Yorkshire Recipes


Wensleydale Cheese, Apple & Chutney Soda Bread

Here’s recipe from Mike Armstrong (‘Baker Mike’) who writes the  popular ‘Friend in Knead’  baking column in the West Yorkshire Keighley News. Mike describes this as ‘a perfect Yorkshire quick bread’.  This full-flavoured bread is best eaten on the day it is made.


  • 1 lb 2 oz (500g) plain or bread flour
  • 1 teaspoon (10 g) baking powder
  • Pinch of salt
  • 2 large crunchy green apples coarsely chopped with skin
  • 7 oz (200g) grated Wensleydale cheese
  • 1 jar (300g) mango chutney
  • Half a pint/ 10 fl oz /300 ml buttermilk or milk (or sour cream or plain yogurt)

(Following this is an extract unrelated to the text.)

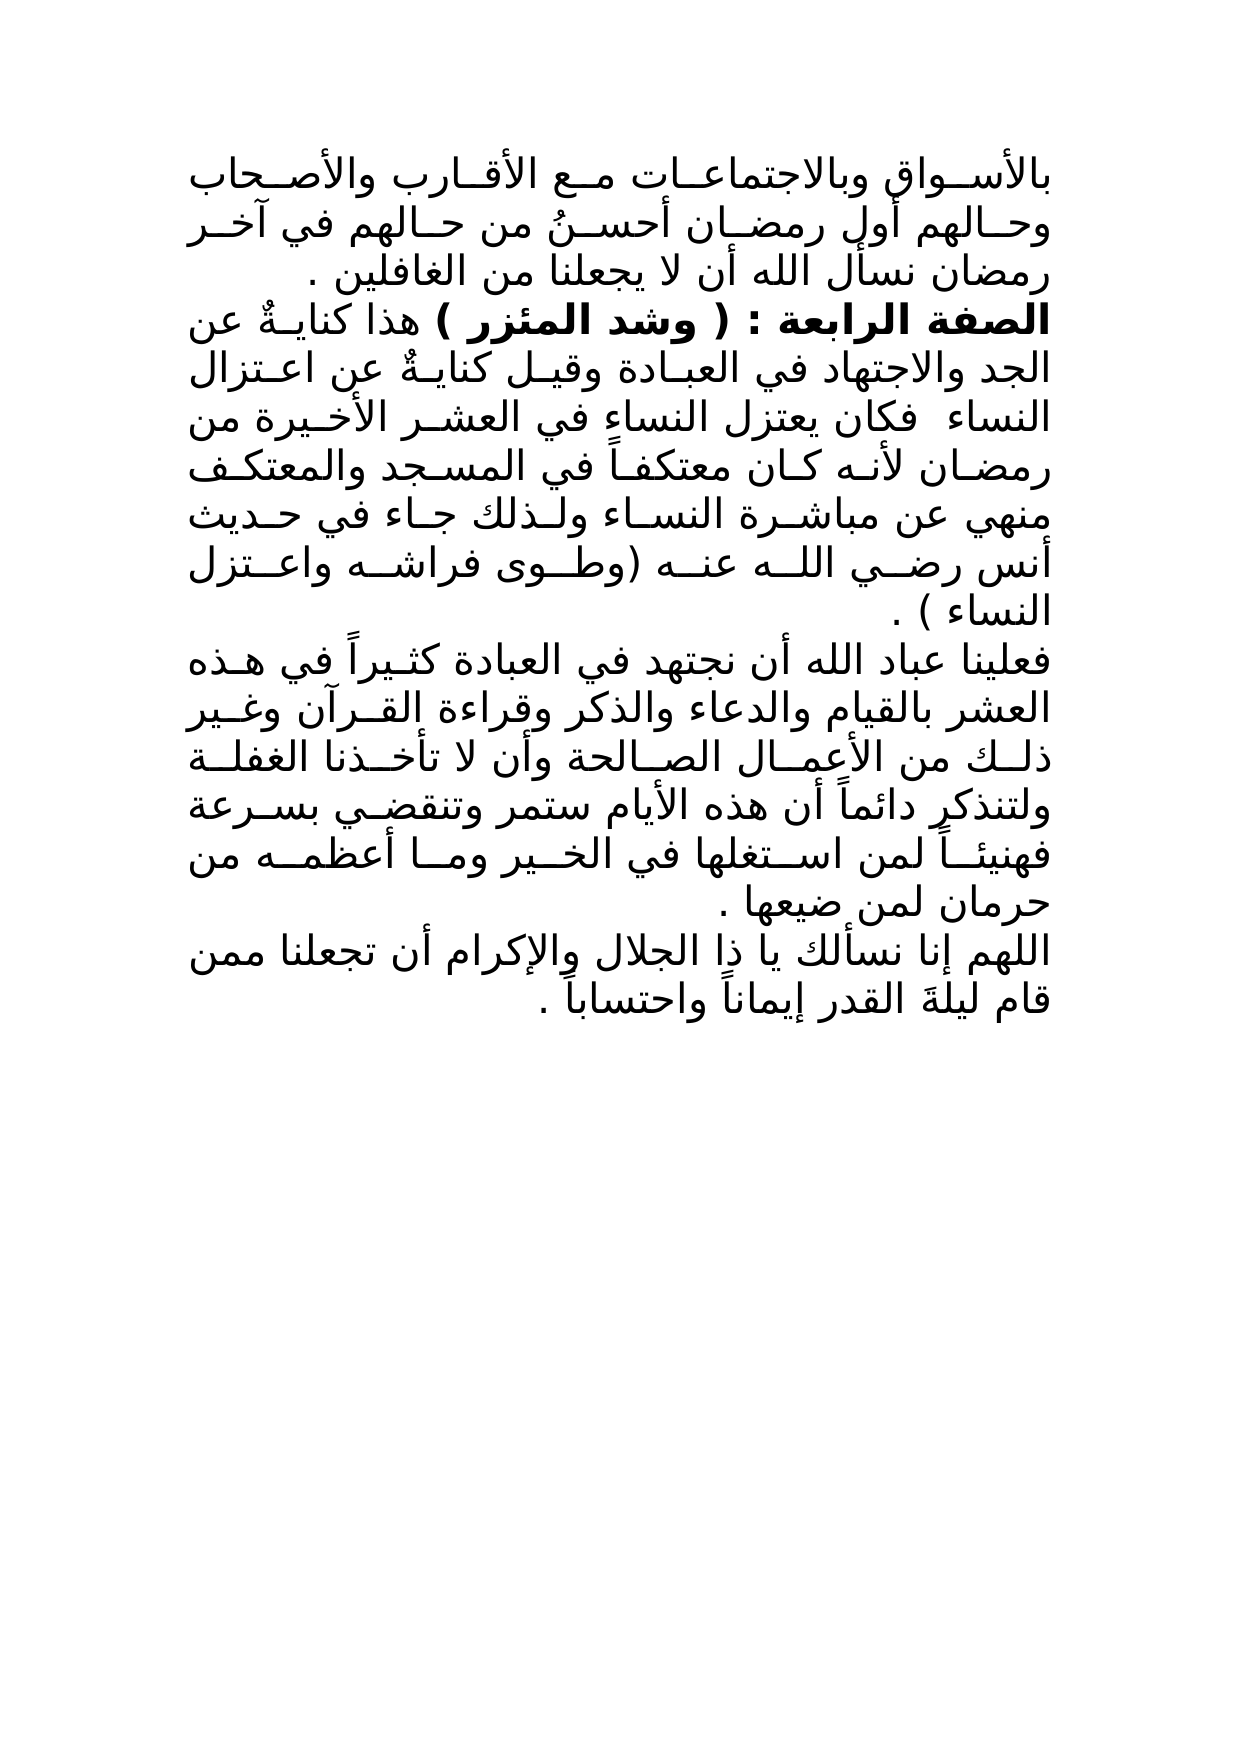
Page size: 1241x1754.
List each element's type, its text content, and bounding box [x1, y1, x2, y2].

text فعلينا عباد الله أن نجتهد في العبادة كثيراً في هذه العشر بالقيام والدعاء والذكر وقراءة القرآن وغير ذلك من الأعمال الصالحة وأن لا تأخذنا الغفلة ولتنذكر دائماً أن هذه الأيام ستمر وتنقضي بسرعة فهنيئاً لمن استغلها في الخير وما أعظمه من حرمان لمن ضيعها . [187, 635, 1053, 927]
text الصفة الرابعة : ( وشد المئزر ) هذا كنايةٌ عن الجد والاجتهاد في العبادة وقيل كنايةٌ عن اعتزال النساء فكان يعتزل النساء في العشر الأخيرة من رمضان لأنه كان معتكفاً في المسجد والمعتكف منهي عن مباشرة النساء ولذلك جاء في حديث أنس رضي الله عنه (وطوى فراشه واعتزل النساء ) . [187, 296, 1053, 635]
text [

  1. In a large mixing bowl, add the flour, salt, baking powder, grated cheese and chutney, combine all well
  2. Using a wooden spoon, stir in the chutney and buttermilk to form a soft dough
  3. Lightly knead on a worktop with a little flour. Shape into a large ball and place onto a well-greased baking tray
  4. Pat down and shape to the size of a dinner plate and score a cross halfway through the dough with a sharp knife
  5. Bake in a preheated hot oven 200c / Gas Mark 7 for around 30 minutes till golden brown and well risen.